My first link is to The Group by Mary McCarthy. When this book was first published in 1963, its descriptions of sex, contraception and breast-feeding as they affected a group of eight female graduates in 1930s America was deemed so scandalous that the novel was banned in Australia as an offence to public morals. I was too young to be conscious of all this, but I wonder if my mother read it?
My next link was to My Brilliant Friend by Elena Ferrante. A different example of friendship: an intense friendship between two women, starting in the 1950s in a poor neighbourhood on the outskirts of Naples.
And, while poverty is one of the themes in my next choice, Carmen and Grace by Melissa Coss Aquino, the setting is quite different. Two neglected cousins living in the Bronx area of New York City become caught up in a drug empire. No, it does not end well.

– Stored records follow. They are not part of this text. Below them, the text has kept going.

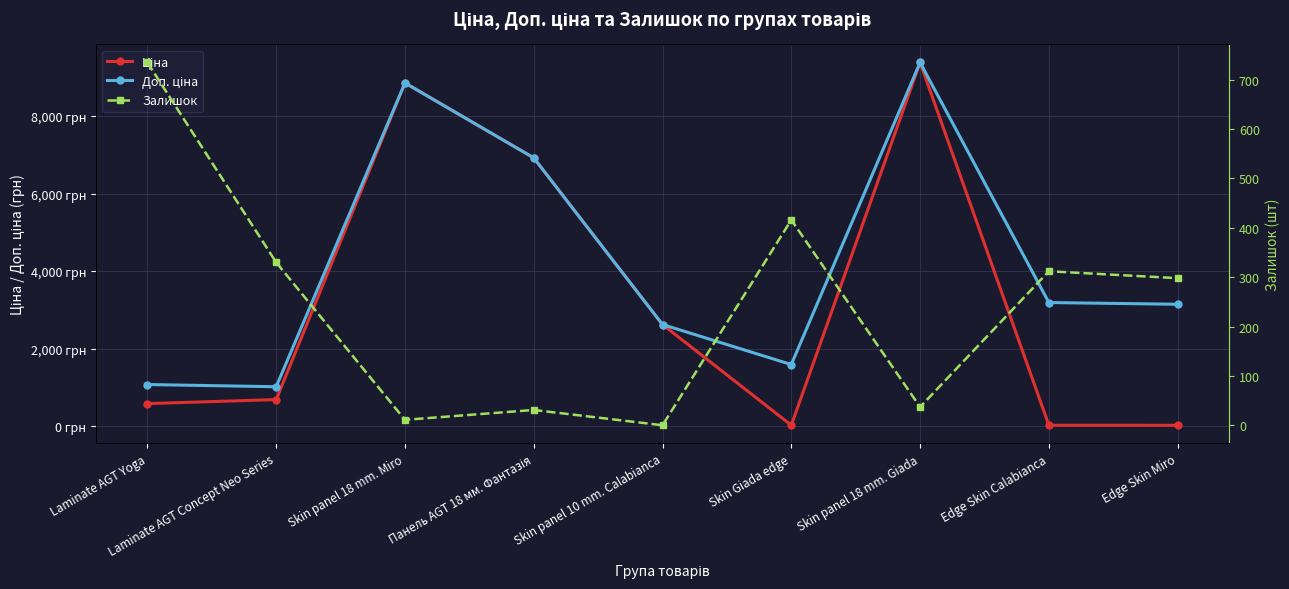

What are all the series names shown in the legend?

Ціна, Доп. ціна, Залишок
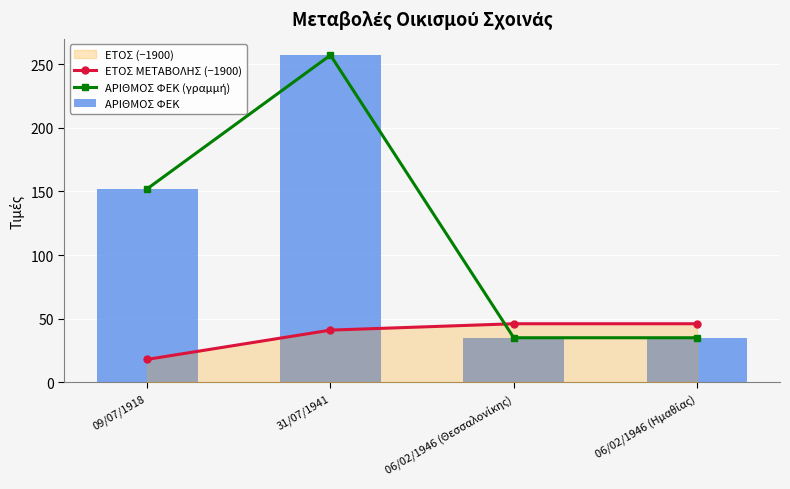

Rank the categories by ΑΡΙΘΜΟΣ ΦΕΚ value from lowest to highest.

06/02/1946 (Θεσσαλονίκης), 06/02/1946 (Ημαθίας), 09/07/1918, 31/07/1941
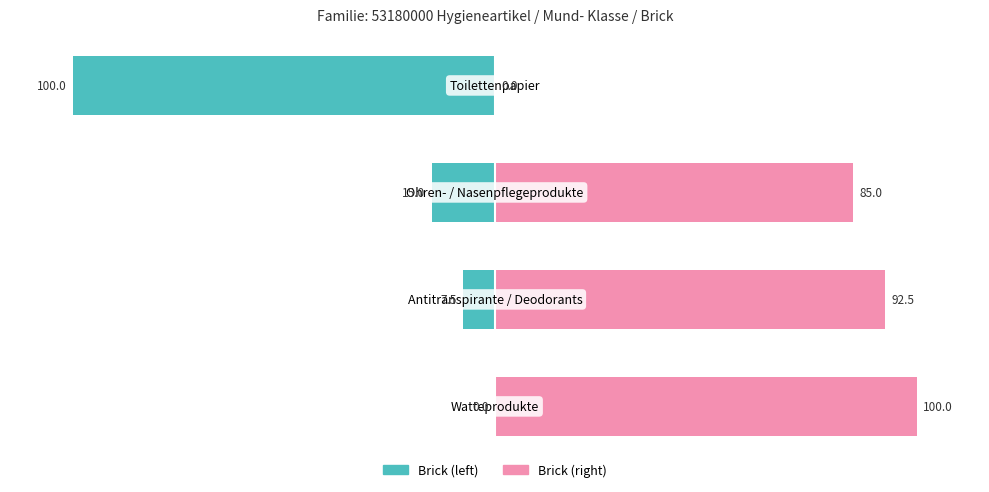

How many bars are there in each group?

2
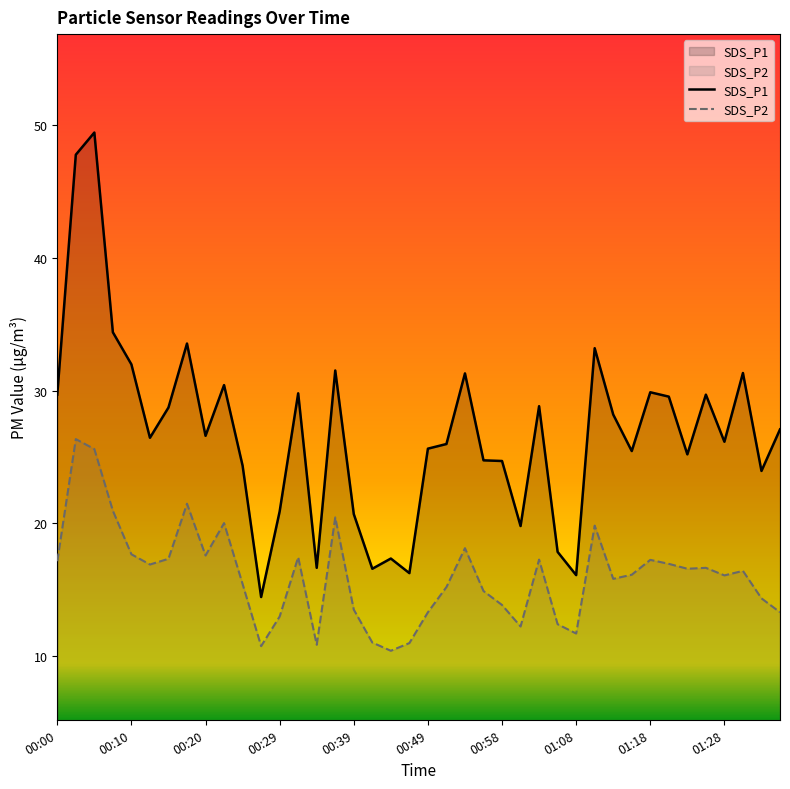

Reading right to left, list all the values displayed in this chart.

SDS_P1: 01:35=27.1	01:32=23.9	01:30=31.3	01:28=26.1	01:25=29.7	01:23=25.2	01:20=29.6	01:18=29.9	01:15=25.4	01:13=28.2	01:11=33.2	01:08=16.1	01:06=17.9	01:03=28.8	01:01=19.8	00:58=24.7	00:56=24.8	00:54=31.3	00:51=26.0	00:49=25.6	00:46=16.2	00:44=17.4	00:41=16.6	00:39=20.7	00:37=31.5	00:34=16.6	00:32=29.8	00:29=20.9	00:27=14.4	00:24=24.4	00:22=30.4	00:20=26.6	00:17=33.5	00:15=28.7	00:12=26.4	00:10=32.0	00:07=34.4	00:05=49.5	00:03=47.8	00:00=29.7
SDS_P2: 01:35=13.3	01:32=14.3	01:30=16.4	01:28=16.1	01:25=16.6	01:23=16.6	01:20=16.9	01:18=17.2	01:15=16.1	01:13=15.8	01:11=19.8	01:08=11.7	01:06=12.4	01:03=17.3	01:01=12.2	00:58=13.8	00:56=14.9	00:54=18.1	00:51=15.2	00:49=13.3	00:46=11.0	00:44=10.4	00:41=11.0	00:39=13.5	00:37=20.4	00:34=10.8	00:32=17.4	00:29=13.0	00:27=10.8	00:24=15.4	00:22=20.0	00:20=17.6	00:17=21.5	00:15=17.3	00:12=16.9	00:10=17.7	00:07=20.9	00:05=25.6	00:03=26.4	00:00=17.1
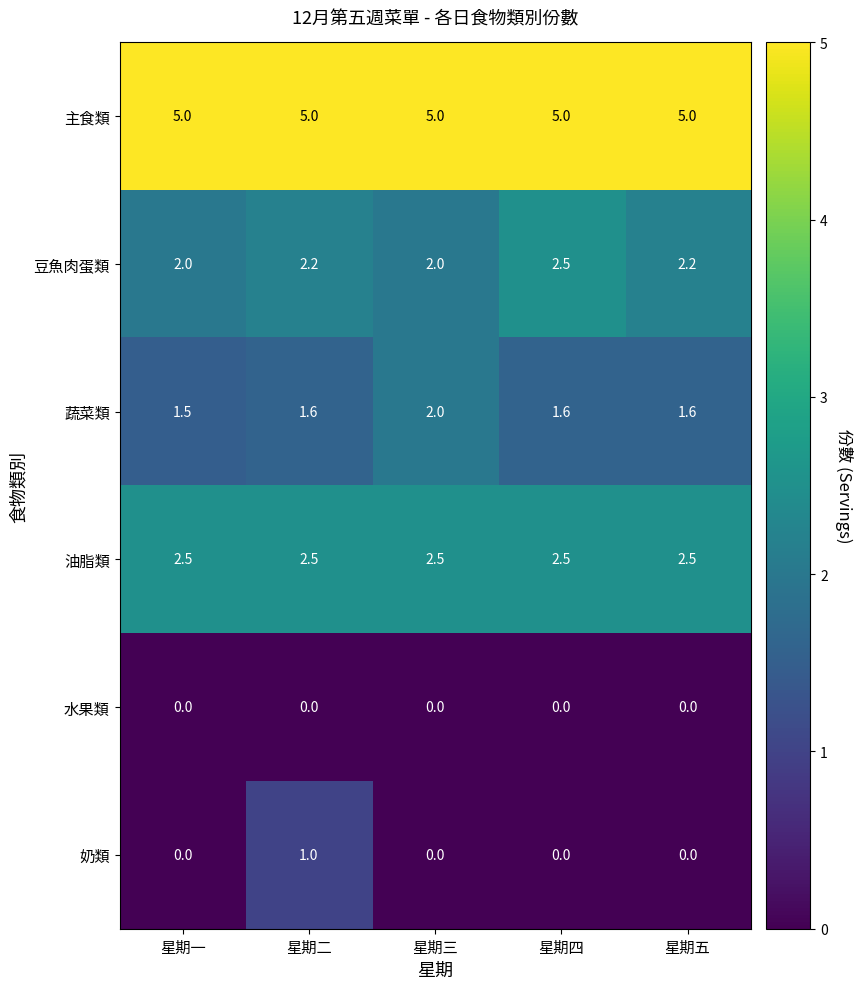

Which series has the largest total across all categories?

主食類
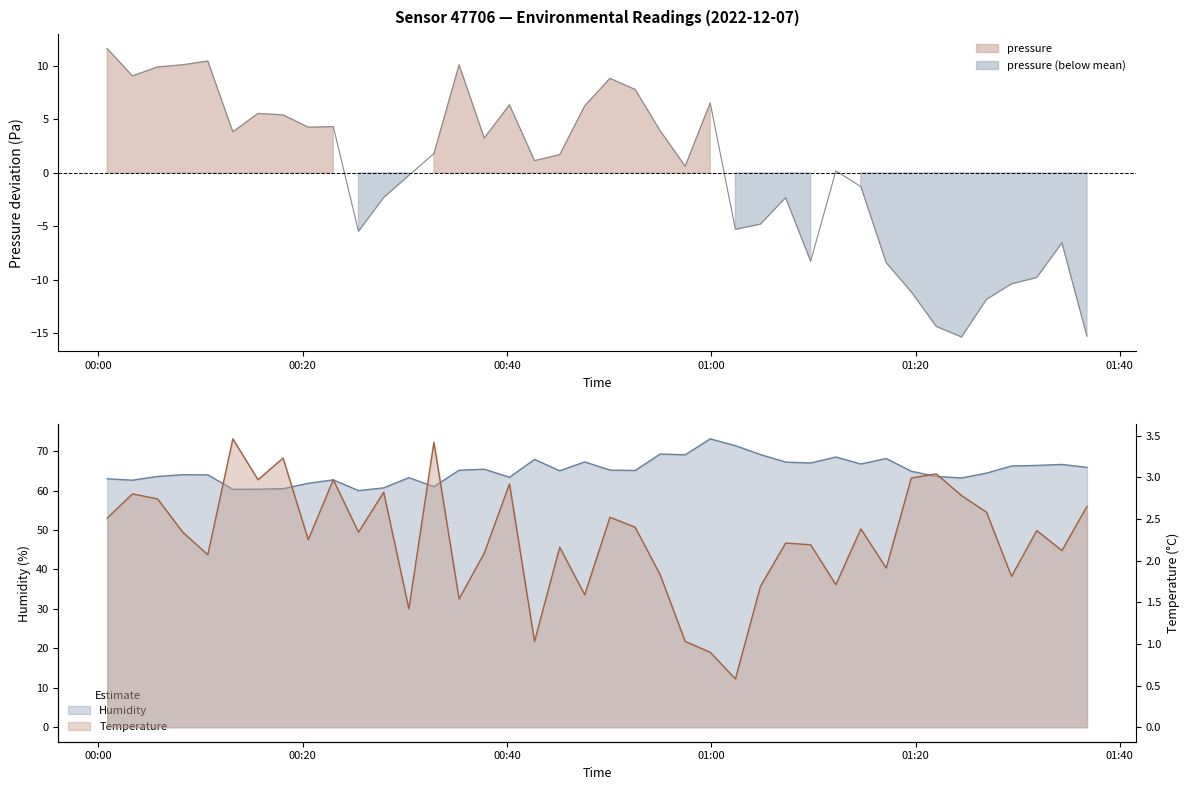

At which category does the chart reach its minimum across all series?

2022-12-07T01:24:30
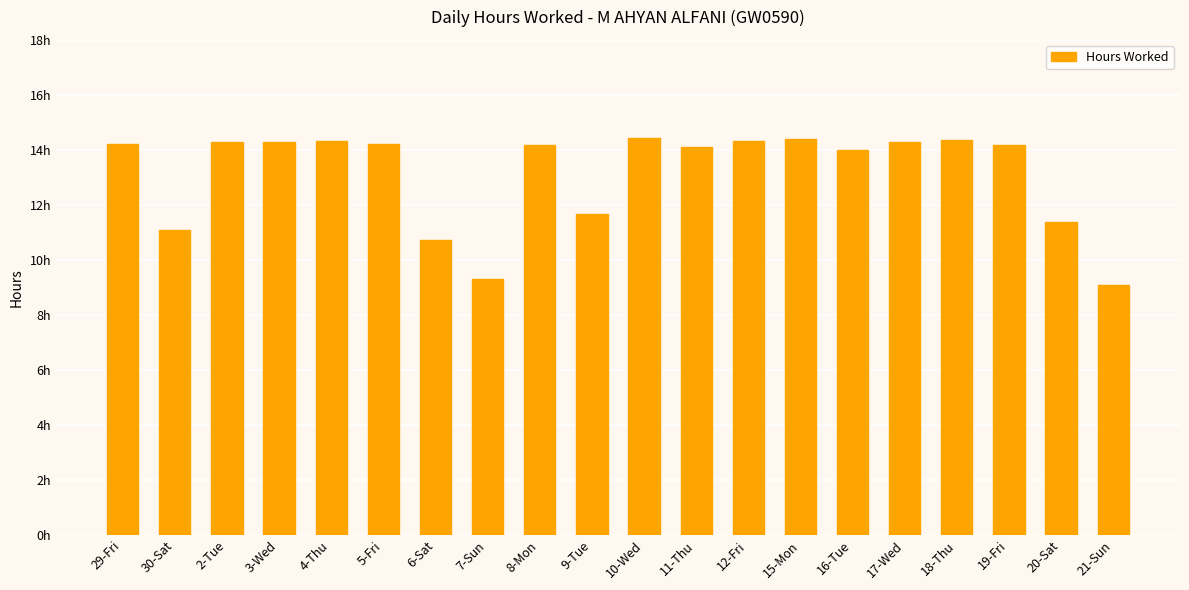

Reading left to right, extract all data points from this chart.

29-Fri=14.2	30-Sat=11.1	2-Tue=14.3	3-Wed=14.3	4-Thu=14.3	5-Fri=14.2	6-Sat=10.7	7-Sun=9.3	8-Mon=14.2	9-Tue=11.7	10-Wed=14.4	11-Thu=14.1	12-Fri=14.3	15-Mon=14.4	16-Tue=14.0	17-Wed=14.3	18-Thu=14.3	19-Fri=14.2	20-Sat=11.4	21-Sun=9.1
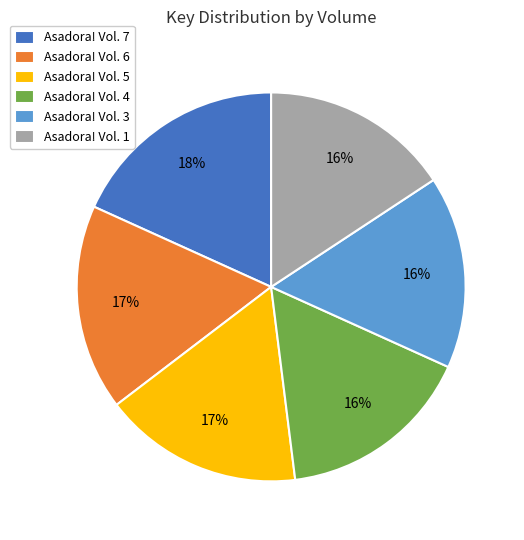

To the nearest percent, what portion does Asadora! Vol. 5 represent?

17%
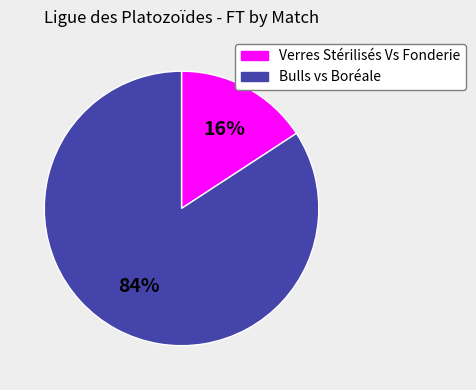

The Verres Stérilisés Vs Fonderie slice represents 16% of the pie. True or false?

True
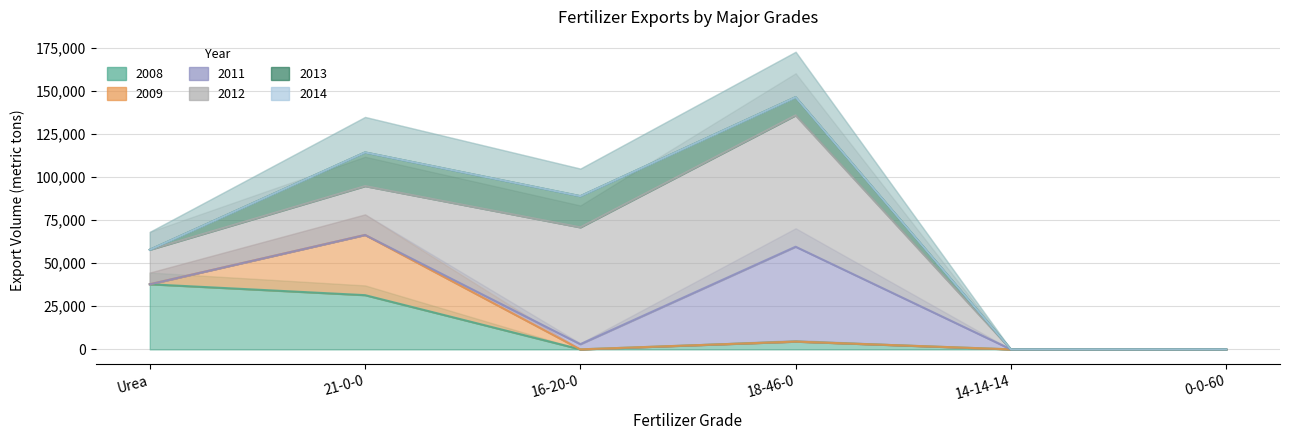

What is the sum of all 2009 values?

34900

How do we choose friendships and decide which relationships are best for us? If this is difficult for those regarded as neurotypical, imagine how much harder it can be for people whose neurodiversity can make it challenging to read those around them? Love and Autism by Kay Kerr is about trying to navigate around the world when the compass you use is calibrated differently from most others.
Which leads me to my last choice: Matthew Flinders’ Cat by Bryce Courtenay. The three main characters are a street dwelling alcoholic, Billy O’Shannessy, Ryan Sanfrancesco an 11-year-old streetwise boy whose future is at risk, and Trim (Matthew Flinders’ cat). Three separate stories which involve an historical cat in an unlikely friendship between two people in need.
So, these are my connections for June. The links lead to my reviews either here on my blog, or on Goodreads. Very different books involving very different examples of friendships and relationships. What do you think?